# LGB wiring for the experts



## aceinspp (Jan 2, 2008)

I have a LGB train which is called a Super Hero train and has a single motor block. I want to convert it to DCC power. Can someone tell me how to separate the track picks ups from the motor leads. Thanks for any help. Later RJD


----------



## Trains West (Oct 4, 2008)

three or 4 wires from the motor block to the board ?


----------



## Trains West (Oct 4, 2008)

I just looked up what train we are working on picture is below


----------



## bobgrosh (Jan 2, 2008)

Don't have one of those, but if like most LGB motor blocks, outer wires are motor? inner wires are track? Or is it the other way arround? 

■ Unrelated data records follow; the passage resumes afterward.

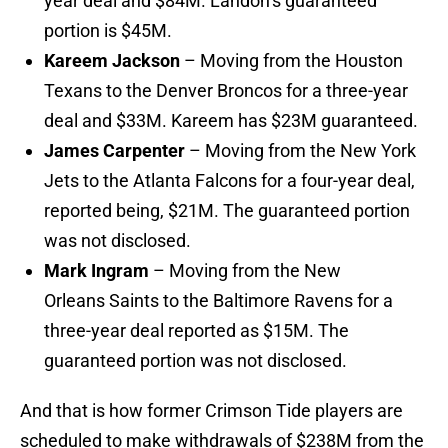
year deal and $84M. Landon’s guaranteed
portion is $45M.
Kareem Jackson
– Moving from the Houston
Texans to the Denver Broncos for a three-year
deal and $33M. Kareem has $23M guaranteed.
James Carpenter
– Moving from the New York
Jets to the Atlanta Falcons for a four-year deal,
reported being, $21M. The guaranteed portion
was not disclosed.
Mark Ingram
– Moving from the New
Orleans Saints to the Baltimore Ravens for a
three-year deal reported as $15M. The
guaranteed portion was not disclosed.
And that is how former Crimson Tide players are
scheduled to make withdrawals of $238M from the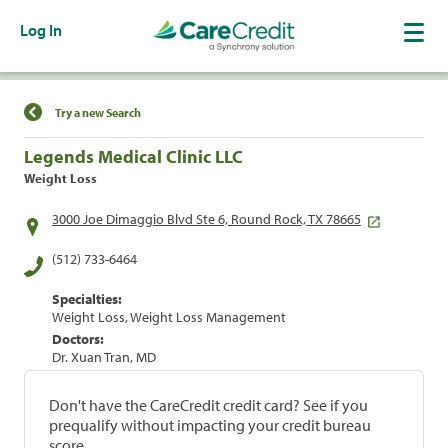
Log In
Find a Location
Try a new Search
Legends Medical Clinic LLC
Weight Loss
3000 Joe Dimaggio Blvd Ste 6, Round Rock, TX 78665
(512) 733-6464
Specialties:
Weight Loss, Weight Loss Management
Doctors:
Dr. Xuan Tran, MD
Don't have the CareCredit credit card? See if you
prequalify without impacting your credit bureau
score.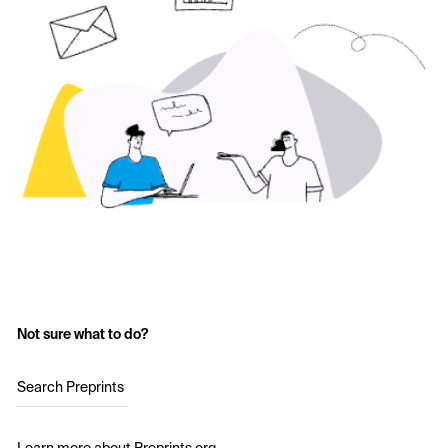
Not sure what to do?
Search Preprints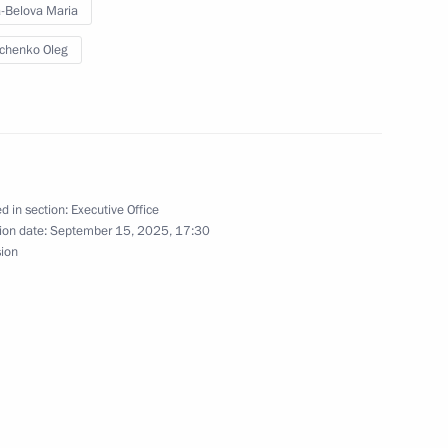
-Belova Maria
chenko Oleg
ate Tarkhany
d in section:
Executive Office
ip to the Volga Federal District
ion date:
September 15, 2025, 17:30
sion
g with small business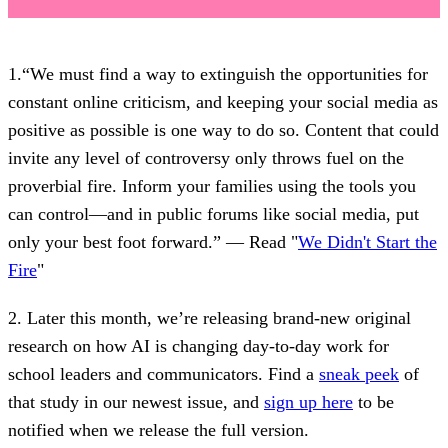
1.“We must find a way to extinguish the opportunities for
constant online criticism, and keeping your social media as
positive as possible is one way to do so. Content that could
invite any level of controversy only throws fuel on the
proverbial fire. Inform your families using the tools you
can control—and in public forums like social media, put
only your best foot forward.” — Read "
We Didn't Start the
Fire
"
2. Later this month, we’re releasing brand-new original
research on how AI is changing day-to-day work for
school leaders and communicators. Find a
sneak peek
of
that study in our newest issue, and
sign up here
to be
notified when we release the full version.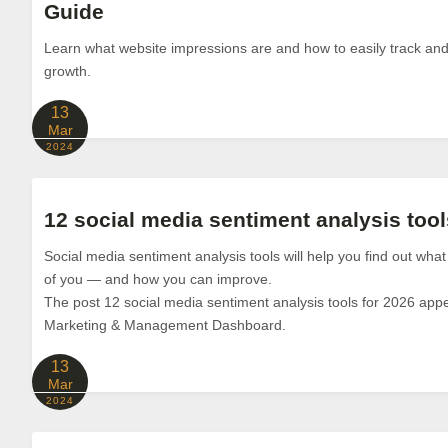
Guide
Learn what website impressions are and how to easily track an
growth.
13
Mar
2024
12 social media sentiment analysis tool
Social media sentiment analysis tools will help you find out what
of you — and how you can improve.
The post 12 social media sentiment analysis tools for 2026 appe
Marketing & Management Dashboard.
13
Mar
2024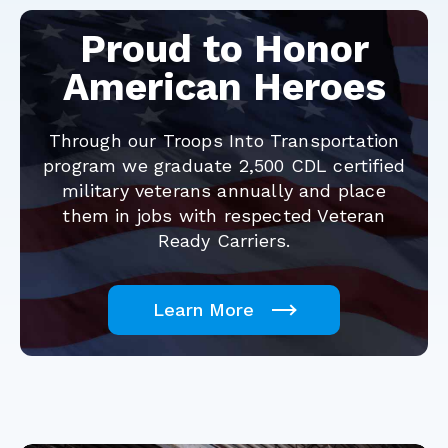
Proud to Honor
American Heroes
Through our Troops Into Transportation
program we graduate 2,500 CDL certified
military veterans annually and place
them in jobs with respected Veteran
Ready Carriers.
Learn More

I either unscrew the plate and peak inside. 

Or'''
REMOVE LOCO FROM RAILS, INPLUG CABLE, then apply track power to Either the inner or outer pair. One pair will make themotor run. That is the pair you want to connect the orange / gray wires from the decoder to. Orange goes to the right hand pin of that pair.


----------



## lownote (Jan 3, 2008)

LGB generally has either three or four wires going to the board. If it's four, it's easy--two of them are track powrr, the other two go to the motor. If it's three, it's harder. But I've only ever worked on the smaller 0-4-0 and 2-6-0 LGB engines


----------



## aceinspp (Jan 2, 2008)

Thanks Scott for the pic also. It's what I have. The motor block has 4 wires. do they unplug? later RJD


----------



## Bills (Feb 20, 2008)

I wired one of these for DCC. there are 4 pins on the top of the motor block. they are jumperd with 2 jumpers. 2 of the pins are track power, two are for the motor. Sorr,y I can't remeber which is which. pull the jumpers, cut them in 2, wire two for track power to your DCC chip and 2 for motor from your dcc chip, plug them back in and you are set. Also get a white led and 1000 ohm resistor, wire that to your head light output plug it into the clear pastic flange in the front of your car and you will have headlights.


----------



## Dan Pierce (Jan 2, 2008)

On LGB 4 wire motor blocks the outer posts are motor and the inner posts are track power. 

On the train set mentioned above, you can just remove the plug from the motor block and rewire it for your conversion.


----------



## aceinspp (Jan 2, 2008)

Thanks Dan that sounds easy enough. Later RJD


----------